Here are just a few of the easiest and cheapest ways to share digital family media. There are many, many options out in the world wide web!
- Facebook – This application is good because everyone probably already has a Facebook page, knows how to use it, and its free. Privacy can be tricky, assume what you put there will be seen. You can even start a new page just for family stuff: The BASH Family page, or something like that.
- Blogs – Blogs can be free and they are usually drag and drop easy to set up. You can write about documents, family, etc. Post photos and really anything digital. I like WordPress, but there are lots of great options out there. Here’s a step by step guide for setting up a family history blog.
- Photo sharing sites – this huge category can be free or cost a bundle. Depending on what site security you desire, how much to you to post/share, needs will differ. Some I use are: SmugMug and Shutterfly.

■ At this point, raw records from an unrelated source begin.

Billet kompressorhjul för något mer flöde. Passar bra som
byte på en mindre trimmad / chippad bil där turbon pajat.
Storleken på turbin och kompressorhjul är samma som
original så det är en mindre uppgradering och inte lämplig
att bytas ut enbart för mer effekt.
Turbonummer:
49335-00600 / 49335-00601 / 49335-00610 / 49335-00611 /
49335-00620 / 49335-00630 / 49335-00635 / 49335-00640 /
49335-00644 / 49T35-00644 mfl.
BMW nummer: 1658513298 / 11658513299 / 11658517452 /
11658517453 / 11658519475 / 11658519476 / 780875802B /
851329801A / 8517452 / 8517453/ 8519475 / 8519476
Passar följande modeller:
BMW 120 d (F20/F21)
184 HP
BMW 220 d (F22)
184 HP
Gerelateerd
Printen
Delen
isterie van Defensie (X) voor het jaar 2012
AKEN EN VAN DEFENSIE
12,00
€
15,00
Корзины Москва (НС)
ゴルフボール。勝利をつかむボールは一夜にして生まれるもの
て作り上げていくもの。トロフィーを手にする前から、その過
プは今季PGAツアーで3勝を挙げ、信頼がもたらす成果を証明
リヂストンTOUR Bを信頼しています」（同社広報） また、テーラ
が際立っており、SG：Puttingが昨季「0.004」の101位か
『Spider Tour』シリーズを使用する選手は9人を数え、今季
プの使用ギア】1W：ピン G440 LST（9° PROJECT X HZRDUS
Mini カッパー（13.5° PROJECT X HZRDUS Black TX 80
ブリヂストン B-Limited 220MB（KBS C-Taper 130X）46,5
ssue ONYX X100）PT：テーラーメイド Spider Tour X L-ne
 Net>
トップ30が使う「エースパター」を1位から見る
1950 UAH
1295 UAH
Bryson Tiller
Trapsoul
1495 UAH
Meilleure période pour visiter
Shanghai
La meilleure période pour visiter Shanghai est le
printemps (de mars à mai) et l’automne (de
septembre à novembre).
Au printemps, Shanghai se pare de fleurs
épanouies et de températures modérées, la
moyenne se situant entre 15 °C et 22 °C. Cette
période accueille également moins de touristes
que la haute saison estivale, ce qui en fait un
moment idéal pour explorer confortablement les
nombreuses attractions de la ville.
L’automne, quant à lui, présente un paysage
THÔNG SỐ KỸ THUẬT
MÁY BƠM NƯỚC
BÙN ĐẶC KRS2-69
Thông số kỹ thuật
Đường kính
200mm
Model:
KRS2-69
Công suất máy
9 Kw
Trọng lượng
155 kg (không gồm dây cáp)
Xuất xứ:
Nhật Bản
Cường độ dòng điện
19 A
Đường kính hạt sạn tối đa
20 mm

- A simple Google search for “top photo sharing sites” or “best blogs for photos” or “good ways to share family history online” are great. Be aware of paid ads by one organization. Look for a site that reviews a number of options with multiple good recommendations. There’s no one right answer, there’s just a right answer for you.
This is a big task, but it doesn’t have to be a daunting one. The goal is to preserve as much as possible, in the hands of those who want it and will care for it. It is also important that our family history and the stuff that makes it up is not a burden for anyone. One step, or document, at a time. You can do this!
5 thoughts on “Sort, Scan, Share: How to NOT Drown in Family Memorabilia”
This is helpful if there are any close family members left. It gets more difficult if there are only 4th, 5th or 6th cousins left. They all have their own families and life styles and could care less about their ancestors.
I’m the only one remaining of the original immediate family on both sides.
Another type of person that might want original old documents after scanning are artists. Many use old “stuff” in multi media projects and ways I can’t even imagine.
So then what do we do after scanning? That’s the hardest part of downsizing.
Great article! Lots of good information and usable ideas. Thank you!
This is a great blog Jodi! I hope it gives others with those boxes of memorabilia the incentive to spring clean. I’m in the process myself.